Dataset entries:
· · · · · · ·
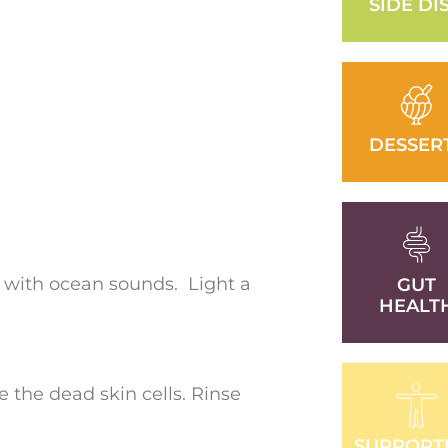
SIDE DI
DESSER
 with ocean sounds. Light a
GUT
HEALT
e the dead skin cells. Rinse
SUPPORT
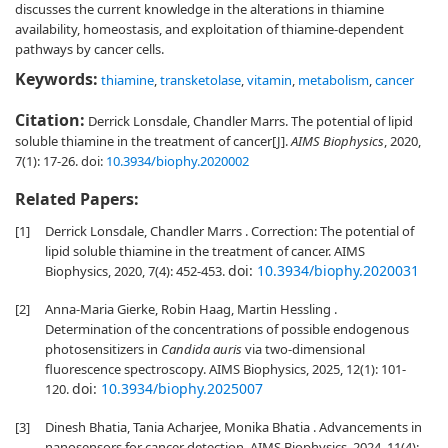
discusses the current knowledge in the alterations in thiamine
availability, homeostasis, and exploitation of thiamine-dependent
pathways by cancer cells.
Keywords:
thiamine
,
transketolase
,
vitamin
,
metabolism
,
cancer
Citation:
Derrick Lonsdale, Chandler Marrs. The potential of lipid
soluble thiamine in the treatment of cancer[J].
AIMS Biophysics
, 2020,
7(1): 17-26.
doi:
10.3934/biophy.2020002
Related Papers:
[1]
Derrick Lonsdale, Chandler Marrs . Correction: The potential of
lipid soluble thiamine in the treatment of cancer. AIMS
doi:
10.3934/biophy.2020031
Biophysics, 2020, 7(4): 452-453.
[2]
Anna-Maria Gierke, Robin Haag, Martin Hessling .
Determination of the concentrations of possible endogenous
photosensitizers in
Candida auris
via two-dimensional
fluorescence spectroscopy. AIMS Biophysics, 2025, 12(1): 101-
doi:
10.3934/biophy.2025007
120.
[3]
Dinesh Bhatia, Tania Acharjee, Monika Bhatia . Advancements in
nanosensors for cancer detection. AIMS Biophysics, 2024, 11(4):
· · · · · · ·
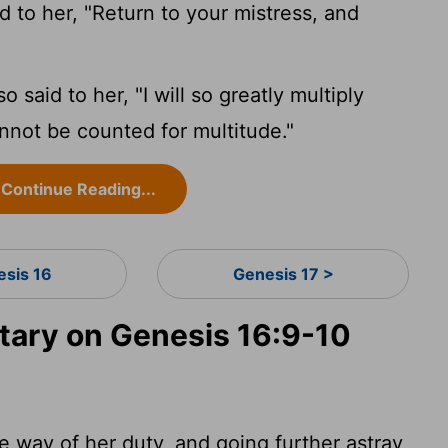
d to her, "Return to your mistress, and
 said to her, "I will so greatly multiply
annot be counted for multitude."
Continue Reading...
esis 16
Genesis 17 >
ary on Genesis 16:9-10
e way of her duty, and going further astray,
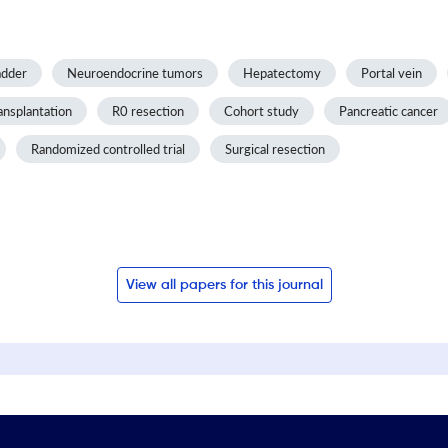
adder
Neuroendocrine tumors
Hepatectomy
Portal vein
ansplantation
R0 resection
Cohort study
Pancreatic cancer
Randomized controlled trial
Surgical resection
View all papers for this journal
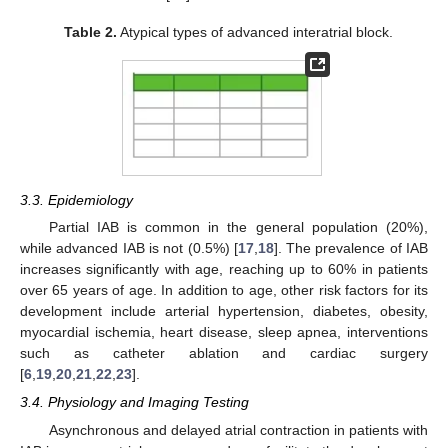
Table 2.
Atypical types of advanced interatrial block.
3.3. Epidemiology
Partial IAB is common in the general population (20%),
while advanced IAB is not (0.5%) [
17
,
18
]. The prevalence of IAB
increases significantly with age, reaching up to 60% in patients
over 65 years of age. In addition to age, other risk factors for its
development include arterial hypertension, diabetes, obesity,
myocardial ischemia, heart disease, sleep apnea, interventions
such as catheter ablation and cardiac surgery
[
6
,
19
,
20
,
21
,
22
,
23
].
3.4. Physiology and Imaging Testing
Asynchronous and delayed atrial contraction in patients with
· · · · · · ·
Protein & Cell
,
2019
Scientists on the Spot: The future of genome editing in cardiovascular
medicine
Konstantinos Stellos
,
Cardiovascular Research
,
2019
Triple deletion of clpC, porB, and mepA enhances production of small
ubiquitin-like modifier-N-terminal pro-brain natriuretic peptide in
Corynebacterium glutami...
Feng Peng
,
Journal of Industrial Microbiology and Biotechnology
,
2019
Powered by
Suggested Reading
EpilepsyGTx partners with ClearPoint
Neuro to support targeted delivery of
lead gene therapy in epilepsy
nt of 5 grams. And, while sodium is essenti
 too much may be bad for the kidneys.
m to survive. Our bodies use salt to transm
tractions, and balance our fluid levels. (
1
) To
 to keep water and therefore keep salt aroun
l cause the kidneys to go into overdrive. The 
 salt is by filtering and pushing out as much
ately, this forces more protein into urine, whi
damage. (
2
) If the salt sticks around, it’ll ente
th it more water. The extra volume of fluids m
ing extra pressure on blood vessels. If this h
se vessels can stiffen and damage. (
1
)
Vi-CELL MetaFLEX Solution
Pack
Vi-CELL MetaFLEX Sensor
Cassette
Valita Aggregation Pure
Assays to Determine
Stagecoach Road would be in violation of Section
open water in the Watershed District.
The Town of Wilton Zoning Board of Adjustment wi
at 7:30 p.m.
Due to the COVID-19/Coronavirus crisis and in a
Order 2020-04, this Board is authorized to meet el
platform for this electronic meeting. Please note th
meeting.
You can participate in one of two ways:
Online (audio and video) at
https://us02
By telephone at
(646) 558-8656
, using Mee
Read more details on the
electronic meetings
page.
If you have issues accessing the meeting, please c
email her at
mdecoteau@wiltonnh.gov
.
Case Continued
· · · · · · ·
**Instructions to follow**
When a line contains the string "damage", copy it from the records.

**Task output**
damage. (
se vessels can stiffen and damage. (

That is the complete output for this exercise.